I have some process that produces a vector with 950 Ints (no zeros) and I want to compare the actual distribution of the data with a theoretical NegBinom distribution. In R there is a parametrization that uses the mean, which I can calculate from my data, and the probability, which I can change to see how that affects the histogram. We don’t have access to that in Julia and while I’m sure there’s a way to get the parameter r from the mean, I haven’t been able to figure it out.

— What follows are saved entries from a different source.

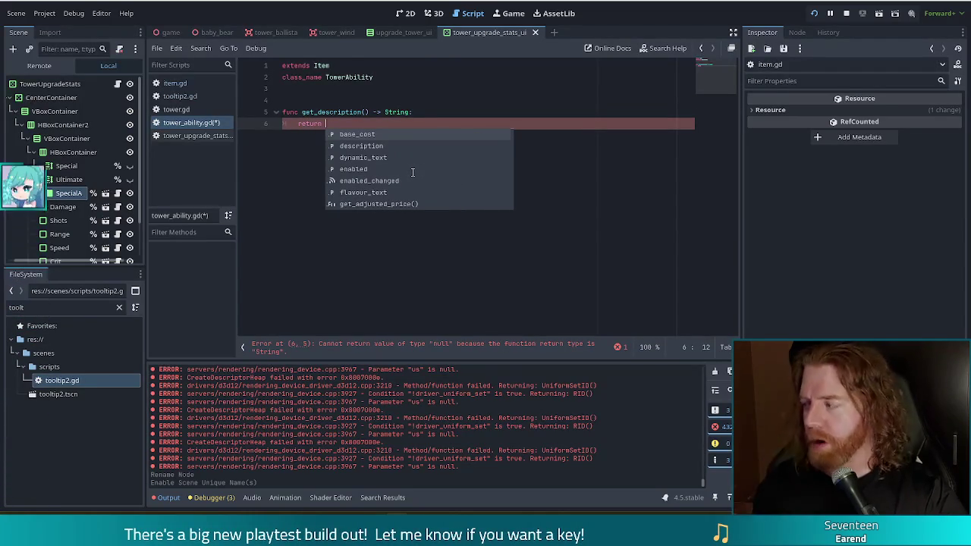
text(desc)
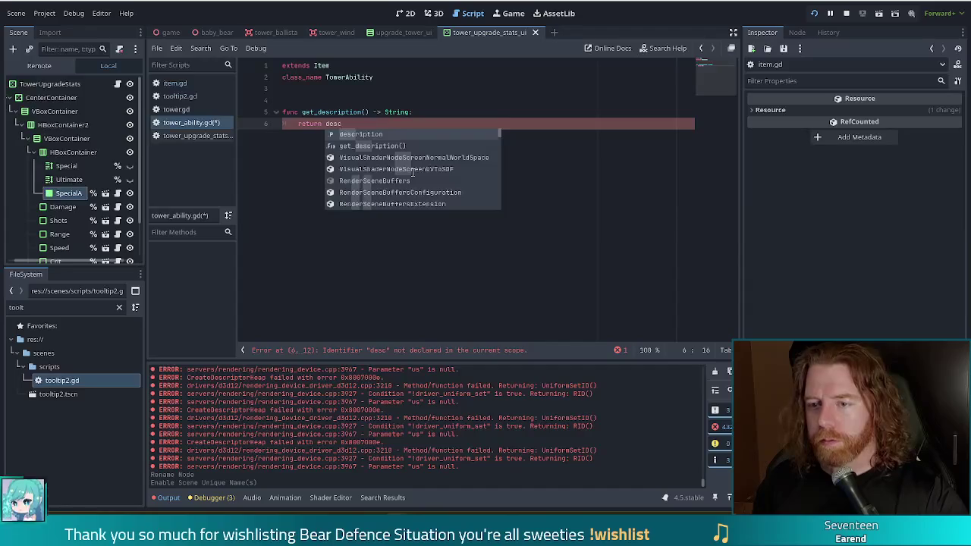
key(Return)
key(Home)
key(Return)
key(Up)
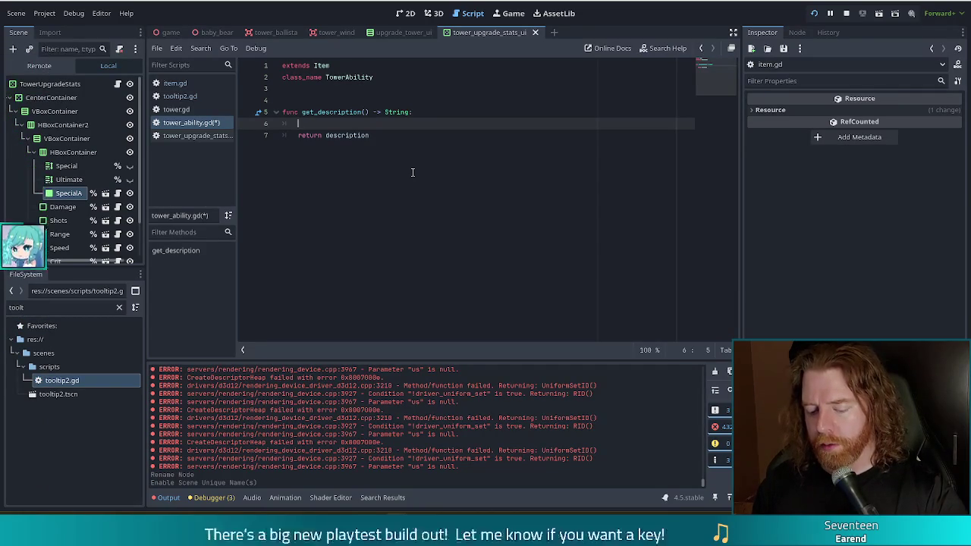
Start a Global.game_ui. line in get_description and search all project files for upgrade_tower_ui
text(st)
text(.)
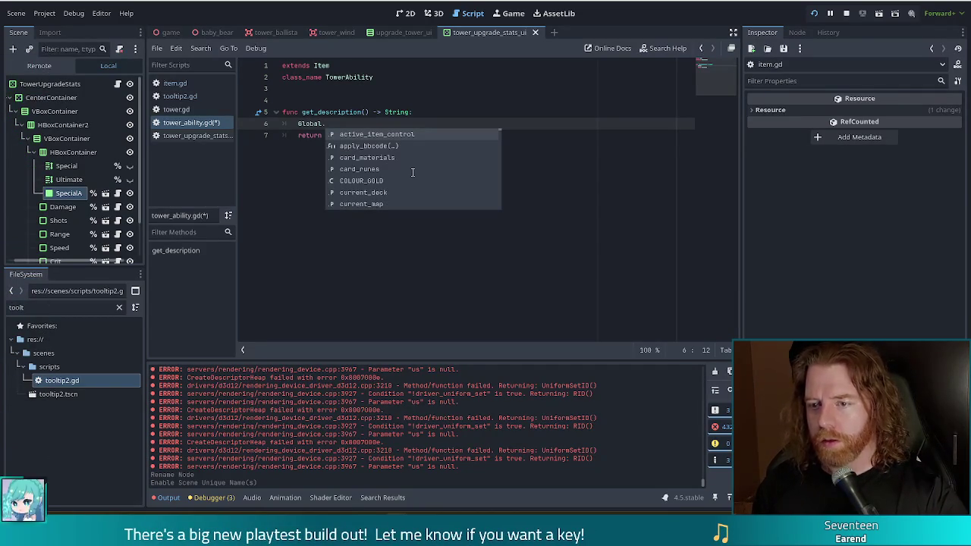
text(game_ui.up)
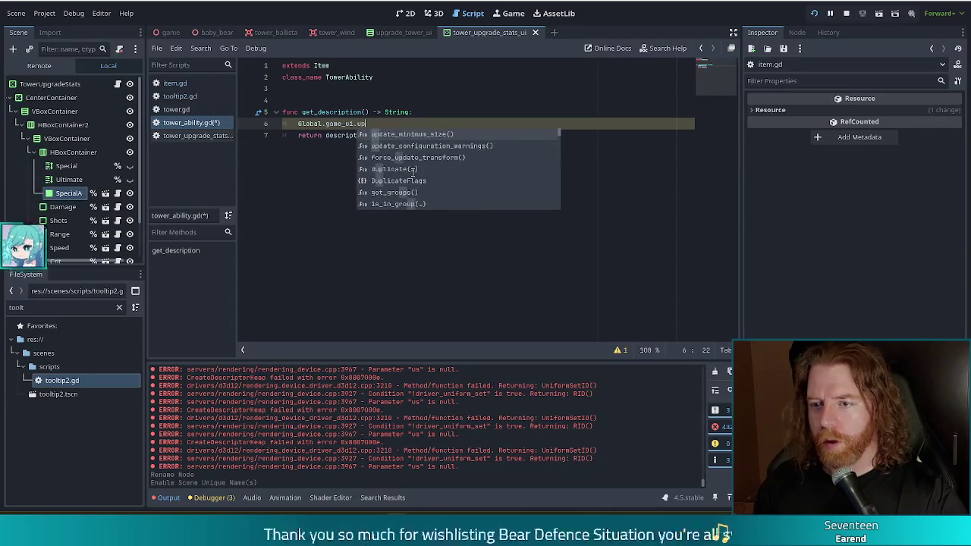
text(g)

What would be the best strategy to allow different parametrizations in different distributions? What would it take to change Negative Binomial, as an example, and I can probably try and do it as an exercise? I don’t know if this has been discussed before or if there are already plans in this direction, if so, I’ll appreciate a link to the relevant discussion.


#2

For mean failure number m and success prob. p, it is NegativeBinomial(m*(p/(1 - p)), p). Actually you would like to fit p and r directly without trying to guess p from the histogram, I do not know if that is implemented somewhere.


#3

Thanks, that works! I think implementing different parametrizations would be a nice feature, but I really don’t know what would be the best way to do it.

And I’m not aware of any fitting function for Negative Binomial because there is no implementation of the sufficient statistics.


#4

I understand that different parametrizations are used in different communities/textbooks for some distributions, however I think that the best approach is to pick one, document it, and use it consistently in code.

Anything else will just lead to confusion and subtle bugs. IMO Distributions already has too much special-cased constructors, eg for MvNormal. Also cf Distributions#584 and issues referenced there.

Usually the conversion to/from other parametrizations is trivial, so the documentation could mention that. So submitting PRs that extend docstrings would be my suggestion.


#5

I think that, considering that mean(::NegativeBinomial) is defined even if it is a trivial operation, the moral inverse
NegativeBinomial((mean=x, p=2)) (or NegativeBinomial((mean=x, p=2)) to avoid conflict) could also be provided. Especially for the many distributions with rate= vs scale= parameters.


#6

Sure, documentation and examples are always good, however in the discussion you posted @simonbyrne talks about the possibility of using keyword arguments, with one canonical implementation, and I really believe that’s the way to go.